▶ _EXERCISE DETAILS_:
All lines from the one containing "Så tænk lige" down to the one containing "vale resgatar o", both ends included, are to be given again exactly; omit the rest of the listing below.

▶ _PROVIDED INFORMATION_:
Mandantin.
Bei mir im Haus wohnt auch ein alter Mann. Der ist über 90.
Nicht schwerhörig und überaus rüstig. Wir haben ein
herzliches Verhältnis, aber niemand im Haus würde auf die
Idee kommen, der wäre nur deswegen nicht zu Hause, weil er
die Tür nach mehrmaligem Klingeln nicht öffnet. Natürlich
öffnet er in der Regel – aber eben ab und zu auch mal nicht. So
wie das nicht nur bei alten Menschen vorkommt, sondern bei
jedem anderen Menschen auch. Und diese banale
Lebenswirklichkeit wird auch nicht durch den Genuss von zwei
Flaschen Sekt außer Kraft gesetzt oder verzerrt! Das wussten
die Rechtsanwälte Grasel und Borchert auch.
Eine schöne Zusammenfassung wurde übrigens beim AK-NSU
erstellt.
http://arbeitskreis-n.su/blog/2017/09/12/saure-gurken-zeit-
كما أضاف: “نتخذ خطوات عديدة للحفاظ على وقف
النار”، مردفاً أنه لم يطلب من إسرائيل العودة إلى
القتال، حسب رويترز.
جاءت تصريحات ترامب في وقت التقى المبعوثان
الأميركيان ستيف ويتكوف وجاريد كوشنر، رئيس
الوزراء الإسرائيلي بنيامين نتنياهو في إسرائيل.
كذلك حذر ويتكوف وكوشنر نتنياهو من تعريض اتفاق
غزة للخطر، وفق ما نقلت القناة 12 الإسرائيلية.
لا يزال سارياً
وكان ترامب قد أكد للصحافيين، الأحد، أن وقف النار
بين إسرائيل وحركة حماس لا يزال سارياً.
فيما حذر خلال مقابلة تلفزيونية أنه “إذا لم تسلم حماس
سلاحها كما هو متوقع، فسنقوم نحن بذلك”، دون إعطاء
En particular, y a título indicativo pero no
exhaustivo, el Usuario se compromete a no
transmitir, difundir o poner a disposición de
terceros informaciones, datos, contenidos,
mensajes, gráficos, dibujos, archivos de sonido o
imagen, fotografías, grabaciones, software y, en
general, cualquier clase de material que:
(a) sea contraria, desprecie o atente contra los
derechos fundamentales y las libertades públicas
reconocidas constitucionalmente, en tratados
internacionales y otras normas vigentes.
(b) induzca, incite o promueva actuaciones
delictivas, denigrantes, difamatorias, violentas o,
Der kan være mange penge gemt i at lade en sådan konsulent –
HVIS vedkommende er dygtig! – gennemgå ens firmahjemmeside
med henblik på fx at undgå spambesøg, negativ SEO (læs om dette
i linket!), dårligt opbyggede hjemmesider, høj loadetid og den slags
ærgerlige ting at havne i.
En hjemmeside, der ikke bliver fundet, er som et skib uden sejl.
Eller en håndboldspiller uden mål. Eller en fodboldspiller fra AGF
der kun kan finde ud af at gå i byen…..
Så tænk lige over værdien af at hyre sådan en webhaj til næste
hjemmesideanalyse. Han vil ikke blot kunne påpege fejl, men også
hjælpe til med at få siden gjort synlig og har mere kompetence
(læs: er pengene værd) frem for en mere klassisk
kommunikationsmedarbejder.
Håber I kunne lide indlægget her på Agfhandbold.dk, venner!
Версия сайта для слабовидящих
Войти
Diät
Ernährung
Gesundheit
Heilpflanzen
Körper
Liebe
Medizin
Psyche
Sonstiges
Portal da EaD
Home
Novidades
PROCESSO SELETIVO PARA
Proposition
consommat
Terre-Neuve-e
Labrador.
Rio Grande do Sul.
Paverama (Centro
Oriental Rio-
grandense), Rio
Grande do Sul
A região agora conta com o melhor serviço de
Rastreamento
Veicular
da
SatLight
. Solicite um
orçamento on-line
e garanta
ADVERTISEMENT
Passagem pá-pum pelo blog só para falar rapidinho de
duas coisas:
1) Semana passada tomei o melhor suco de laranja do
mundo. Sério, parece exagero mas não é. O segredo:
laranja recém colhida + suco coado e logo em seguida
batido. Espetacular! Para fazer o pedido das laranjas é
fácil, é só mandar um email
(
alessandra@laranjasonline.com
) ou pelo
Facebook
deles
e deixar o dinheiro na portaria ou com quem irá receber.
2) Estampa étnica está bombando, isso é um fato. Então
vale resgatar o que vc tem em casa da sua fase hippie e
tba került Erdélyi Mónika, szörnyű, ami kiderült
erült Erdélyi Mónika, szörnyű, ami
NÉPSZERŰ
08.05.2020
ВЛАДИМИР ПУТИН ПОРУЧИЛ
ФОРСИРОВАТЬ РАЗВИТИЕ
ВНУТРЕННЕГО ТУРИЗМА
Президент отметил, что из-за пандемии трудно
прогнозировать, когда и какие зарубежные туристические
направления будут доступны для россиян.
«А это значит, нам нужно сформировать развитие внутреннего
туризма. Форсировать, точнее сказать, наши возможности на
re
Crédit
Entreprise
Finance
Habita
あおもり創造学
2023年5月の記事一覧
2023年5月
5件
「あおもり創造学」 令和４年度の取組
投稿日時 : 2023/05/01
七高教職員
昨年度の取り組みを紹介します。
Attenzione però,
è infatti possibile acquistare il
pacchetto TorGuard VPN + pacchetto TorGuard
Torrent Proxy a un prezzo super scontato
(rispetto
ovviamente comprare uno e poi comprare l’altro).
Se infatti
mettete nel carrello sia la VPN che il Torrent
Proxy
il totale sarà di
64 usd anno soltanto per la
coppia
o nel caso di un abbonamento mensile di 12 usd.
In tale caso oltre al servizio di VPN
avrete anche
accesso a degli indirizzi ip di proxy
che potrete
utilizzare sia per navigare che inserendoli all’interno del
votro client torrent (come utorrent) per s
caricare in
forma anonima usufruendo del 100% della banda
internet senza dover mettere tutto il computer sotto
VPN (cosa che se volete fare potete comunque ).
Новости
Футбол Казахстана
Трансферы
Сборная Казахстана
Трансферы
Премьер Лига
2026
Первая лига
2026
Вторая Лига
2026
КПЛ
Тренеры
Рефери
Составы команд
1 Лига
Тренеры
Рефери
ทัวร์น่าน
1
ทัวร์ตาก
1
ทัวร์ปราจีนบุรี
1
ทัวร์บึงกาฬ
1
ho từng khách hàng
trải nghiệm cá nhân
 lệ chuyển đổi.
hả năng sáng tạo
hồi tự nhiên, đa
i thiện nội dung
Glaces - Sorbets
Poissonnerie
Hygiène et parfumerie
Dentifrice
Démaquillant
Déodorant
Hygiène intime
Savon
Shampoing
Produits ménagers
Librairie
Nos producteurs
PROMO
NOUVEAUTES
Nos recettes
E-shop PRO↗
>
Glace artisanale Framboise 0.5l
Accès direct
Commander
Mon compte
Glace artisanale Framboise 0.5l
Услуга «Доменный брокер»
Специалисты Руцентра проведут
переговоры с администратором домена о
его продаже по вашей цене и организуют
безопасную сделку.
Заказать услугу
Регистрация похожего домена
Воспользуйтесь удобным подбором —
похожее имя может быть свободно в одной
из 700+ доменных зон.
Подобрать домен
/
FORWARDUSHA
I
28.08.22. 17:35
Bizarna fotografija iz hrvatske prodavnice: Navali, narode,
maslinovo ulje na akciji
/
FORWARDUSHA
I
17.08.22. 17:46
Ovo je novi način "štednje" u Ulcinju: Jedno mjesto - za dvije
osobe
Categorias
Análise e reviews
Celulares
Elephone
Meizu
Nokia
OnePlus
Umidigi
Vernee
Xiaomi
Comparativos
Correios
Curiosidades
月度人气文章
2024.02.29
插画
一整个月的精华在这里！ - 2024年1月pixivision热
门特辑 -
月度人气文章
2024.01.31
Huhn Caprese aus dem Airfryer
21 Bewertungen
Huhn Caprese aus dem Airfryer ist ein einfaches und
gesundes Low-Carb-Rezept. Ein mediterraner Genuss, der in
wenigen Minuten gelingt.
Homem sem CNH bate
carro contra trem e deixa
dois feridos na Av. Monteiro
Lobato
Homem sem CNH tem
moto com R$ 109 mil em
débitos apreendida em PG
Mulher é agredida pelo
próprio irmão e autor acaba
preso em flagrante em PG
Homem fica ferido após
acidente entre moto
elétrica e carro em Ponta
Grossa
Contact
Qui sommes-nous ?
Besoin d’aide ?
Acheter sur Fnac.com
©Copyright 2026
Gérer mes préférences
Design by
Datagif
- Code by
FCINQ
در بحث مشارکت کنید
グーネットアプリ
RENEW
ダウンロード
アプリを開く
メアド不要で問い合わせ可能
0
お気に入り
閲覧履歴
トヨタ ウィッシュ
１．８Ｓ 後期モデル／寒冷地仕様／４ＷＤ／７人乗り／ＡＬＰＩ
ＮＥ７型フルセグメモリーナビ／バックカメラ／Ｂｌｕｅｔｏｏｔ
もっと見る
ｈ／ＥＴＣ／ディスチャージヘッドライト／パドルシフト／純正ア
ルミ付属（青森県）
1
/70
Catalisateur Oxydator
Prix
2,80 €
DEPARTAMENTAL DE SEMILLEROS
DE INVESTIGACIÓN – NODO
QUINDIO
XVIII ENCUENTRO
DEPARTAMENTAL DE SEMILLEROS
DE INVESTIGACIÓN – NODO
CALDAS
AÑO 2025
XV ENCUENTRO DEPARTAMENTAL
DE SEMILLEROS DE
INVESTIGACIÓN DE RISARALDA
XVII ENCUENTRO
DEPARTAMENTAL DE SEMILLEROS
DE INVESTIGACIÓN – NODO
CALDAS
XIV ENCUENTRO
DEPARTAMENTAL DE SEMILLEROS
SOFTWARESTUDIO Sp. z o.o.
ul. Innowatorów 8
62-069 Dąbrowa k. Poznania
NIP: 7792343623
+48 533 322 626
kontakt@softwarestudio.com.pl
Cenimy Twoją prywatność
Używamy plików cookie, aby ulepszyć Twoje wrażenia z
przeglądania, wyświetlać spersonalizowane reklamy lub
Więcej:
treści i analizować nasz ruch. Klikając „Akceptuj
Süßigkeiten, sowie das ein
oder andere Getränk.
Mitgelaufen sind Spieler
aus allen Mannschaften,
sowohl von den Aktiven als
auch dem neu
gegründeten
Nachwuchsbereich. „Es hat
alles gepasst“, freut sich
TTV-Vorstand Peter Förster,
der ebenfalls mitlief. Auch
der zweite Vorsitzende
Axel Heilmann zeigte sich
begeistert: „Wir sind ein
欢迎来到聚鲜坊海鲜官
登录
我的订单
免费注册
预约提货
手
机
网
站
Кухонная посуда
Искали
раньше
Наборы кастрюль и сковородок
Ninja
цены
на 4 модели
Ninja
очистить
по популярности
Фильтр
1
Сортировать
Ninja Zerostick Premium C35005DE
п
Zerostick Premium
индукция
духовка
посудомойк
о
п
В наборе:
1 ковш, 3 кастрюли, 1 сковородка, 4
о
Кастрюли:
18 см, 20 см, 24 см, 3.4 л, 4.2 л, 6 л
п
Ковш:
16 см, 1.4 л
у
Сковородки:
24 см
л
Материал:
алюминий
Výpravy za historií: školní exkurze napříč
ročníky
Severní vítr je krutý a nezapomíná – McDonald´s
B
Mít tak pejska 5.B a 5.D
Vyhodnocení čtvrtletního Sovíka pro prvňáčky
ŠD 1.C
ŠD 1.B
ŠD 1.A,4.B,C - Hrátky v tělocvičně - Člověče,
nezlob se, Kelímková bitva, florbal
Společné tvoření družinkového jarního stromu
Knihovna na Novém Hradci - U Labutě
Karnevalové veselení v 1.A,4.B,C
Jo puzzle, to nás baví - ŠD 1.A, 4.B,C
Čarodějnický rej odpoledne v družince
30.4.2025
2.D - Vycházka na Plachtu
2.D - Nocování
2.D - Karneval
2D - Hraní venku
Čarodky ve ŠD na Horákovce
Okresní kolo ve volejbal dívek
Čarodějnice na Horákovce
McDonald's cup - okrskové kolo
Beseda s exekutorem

▶ _EXPECTED ANSWER_:
Så tænk lige over værdien af at hyre sådan en webhaj til næste
hjemmesideanalyse. Han vil ikke blot kunne påpege fejl, men også
hjælpe til med at få siden gjort synlig og har mere kompetence
(læs: er pengene værd) frem for en mere klassisk
kommunikationsmedarbejder.
Håber I kunne lide indlægget her på Agfhandbold.dk, venner!
Версия сайта для слабовидящих
Войти
Diät
Ernährung
Gesundheit
Heilpflanzen
Körper
Liebe
Medizin
Psyche
Sonstiges
Portal da EaD
Home
Novidades
PROCESSO SELETIVO PARA
Proposition
consommat
Terre-Neuve-e
Labrador.
Rio Grande do Sul.
Paverama (Centro
Oriental Rio-
grandense), Rio
Grande do Sul
A região agora conta com o melhor serviço de
Rastreamento
Veicular
da
SatLight
. Solicite um
orçamento on-line
e garanta
ADVERTISEMENT
Passagem pá-pum pelo blog só para falar rapidinho de
duas coisas:
1) Semana passada tomei o melhor suco de laranja do
mundo. Sério, parece exagero mas não é. O segredo:
laranja recém colhida + suco coado e logo em seguida
batido. Espetacular! Para fazer o pedido das laranjas é
fácil, é só mandar um email
(
alessandra@laranjasonline.com
) ou pelo
Facebook
deles
e deixar o dinheiro na portaria ou com quem irá receber.
2) Estampa étnica está bombando, isso é um fato. Então
vale resgatar o que vc tem em casa da sua fase hippie e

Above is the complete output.